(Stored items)
<<<<
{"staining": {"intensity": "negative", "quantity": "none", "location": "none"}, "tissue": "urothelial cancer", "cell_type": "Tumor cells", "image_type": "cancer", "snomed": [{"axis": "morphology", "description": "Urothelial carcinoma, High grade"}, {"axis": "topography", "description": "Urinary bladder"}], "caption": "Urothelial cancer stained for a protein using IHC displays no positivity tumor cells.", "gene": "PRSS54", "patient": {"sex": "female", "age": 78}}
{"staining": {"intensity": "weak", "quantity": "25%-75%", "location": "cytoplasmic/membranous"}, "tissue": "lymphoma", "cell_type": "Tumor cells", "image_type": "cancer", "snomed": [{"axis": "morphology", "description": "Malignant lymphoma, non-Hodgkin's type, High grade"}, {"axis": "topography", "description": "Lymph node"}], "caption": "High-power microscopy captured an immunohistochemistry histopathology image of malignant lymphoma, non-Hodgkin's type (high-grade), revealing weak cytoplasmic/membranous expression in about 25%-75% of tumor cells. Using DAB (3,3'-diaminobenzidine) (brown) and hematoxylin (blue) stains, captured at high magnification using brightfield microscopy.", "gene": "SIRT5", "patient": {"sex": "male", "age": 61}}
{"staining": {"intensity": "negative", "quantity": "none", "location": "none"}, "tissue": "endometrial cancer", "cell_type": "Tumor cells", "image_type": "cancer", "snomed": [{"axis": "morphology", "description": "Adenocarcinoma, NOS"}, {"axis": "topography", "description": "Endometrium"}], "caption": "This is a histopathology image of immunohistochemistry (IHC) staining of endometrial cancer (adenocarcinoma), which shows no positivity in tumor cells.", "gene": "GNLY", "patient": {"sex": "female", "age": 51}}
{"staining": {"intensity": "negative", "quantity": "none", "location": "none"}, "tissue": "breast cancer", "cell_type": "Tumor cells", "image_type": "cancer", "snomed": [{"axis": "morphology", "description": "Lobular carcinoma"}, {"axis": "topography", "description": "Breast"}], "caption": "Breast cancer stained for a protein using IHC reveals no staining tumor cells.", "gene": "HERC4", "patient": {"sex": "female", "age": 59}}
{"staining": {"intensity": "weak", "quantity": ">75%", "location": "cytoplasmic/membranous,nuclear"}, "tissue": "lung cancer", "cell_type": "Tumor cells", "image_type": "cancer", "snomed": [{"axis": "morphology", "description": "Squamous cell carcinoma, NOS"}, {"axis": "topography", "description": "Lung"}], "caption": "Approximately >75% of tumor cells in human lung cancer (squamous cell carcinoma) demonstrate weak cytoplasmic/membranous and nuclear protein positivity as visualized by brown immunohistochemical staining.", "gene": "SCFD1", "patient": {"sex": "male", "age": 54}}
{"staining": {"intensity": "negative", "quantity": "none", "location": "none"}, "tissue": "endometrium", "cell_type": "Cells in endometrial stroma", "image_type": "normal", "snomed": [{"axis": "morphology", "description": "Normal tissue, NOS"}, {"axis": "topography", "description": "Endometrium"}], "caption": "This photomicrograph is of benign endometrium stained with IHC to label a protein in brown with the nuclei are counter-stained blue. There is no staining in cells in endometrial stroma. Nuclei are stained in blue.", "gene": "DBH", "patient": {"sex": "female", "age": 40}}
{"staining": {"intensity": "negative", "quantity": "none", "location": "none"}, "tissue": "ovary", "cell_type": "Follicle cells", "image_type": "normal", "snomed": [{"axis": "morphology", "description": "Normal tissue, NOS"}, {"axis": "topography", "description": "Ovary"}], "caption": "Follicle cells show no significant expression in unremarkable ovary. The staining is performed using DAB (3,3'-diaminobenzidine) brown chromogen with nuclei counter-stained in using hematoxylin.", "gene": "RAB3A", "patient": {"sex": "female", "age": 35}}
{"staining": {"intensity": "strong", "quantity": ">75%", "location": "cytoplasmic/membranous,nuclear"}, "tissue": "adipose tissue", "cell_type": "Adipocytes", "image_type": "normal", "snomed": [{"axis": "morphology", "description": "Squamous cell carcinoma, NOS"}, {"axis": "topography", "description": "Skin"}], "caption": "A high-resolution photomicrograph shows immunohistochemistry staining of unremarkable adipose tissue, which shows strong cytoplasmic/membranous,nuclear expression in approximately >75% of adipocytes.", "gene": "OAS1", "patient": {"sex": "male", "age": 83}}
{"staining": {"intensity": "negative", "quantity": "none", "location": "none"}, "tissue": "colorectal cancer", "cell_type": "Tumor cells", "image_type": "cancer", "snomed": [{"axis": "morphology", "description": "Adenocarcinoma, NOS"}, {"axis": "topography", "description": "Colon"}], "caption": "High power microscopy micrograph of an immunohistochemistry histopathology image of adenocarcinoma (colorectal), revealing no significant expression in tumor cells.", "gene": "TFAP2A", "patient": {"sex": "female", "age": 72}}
>>>>
• [About this task]
Your task is to restate, word for word, the lines from the beginning of the records to the line with "non-Hodgkin's type, High", inclusive.

• [Your response]
{"staining": {"intensity": "negative", "quantity": "none", "location": "none"}, "tissue": "urothelial cancer", "cell_type": "Tumor cells", "image_type": "cancer", "snomed": [{"axis": "morphology", "description": "Urothelial carcinoma, High grade"}, {"axis": "topography", "description": "Urinary bladder"}], "caption": "Urothelial cancer stained for a protein using IHC displays no positivity tumor cells.", "gene": "PRSS54", "patient": {"sex": "female", "age": 78}}
{"staining": {"intensity": "weak", "quantity": "25%-75%", "location": "cytoplasmic/membranous"}, "tissue": "lymphoma", "cell_type": "Tumor cells", "image_type": "cancer", "snomed": [{"axis": "morphology", "description": "Malignant lymphoma, non-Hodgkin's type, High grade"}, {"axis": "topography", "description": "Lymph node"}], "caption": "High-power microscopy captured an immunohistochemistry histopathology image of malignant lymphoma, non-Hodgkin's type (high-grade), revealing weak cytoplasmic/membranous expression in about 25%-75% of tumor cells. Using DAB (3,3'-diaminobenzidine) (brown) and hematoxylin (blue) stains, captured at high magnification using brightfield microscopy.", "gene": "SIRT5", "patient": {"sex": "male", "age": 61}}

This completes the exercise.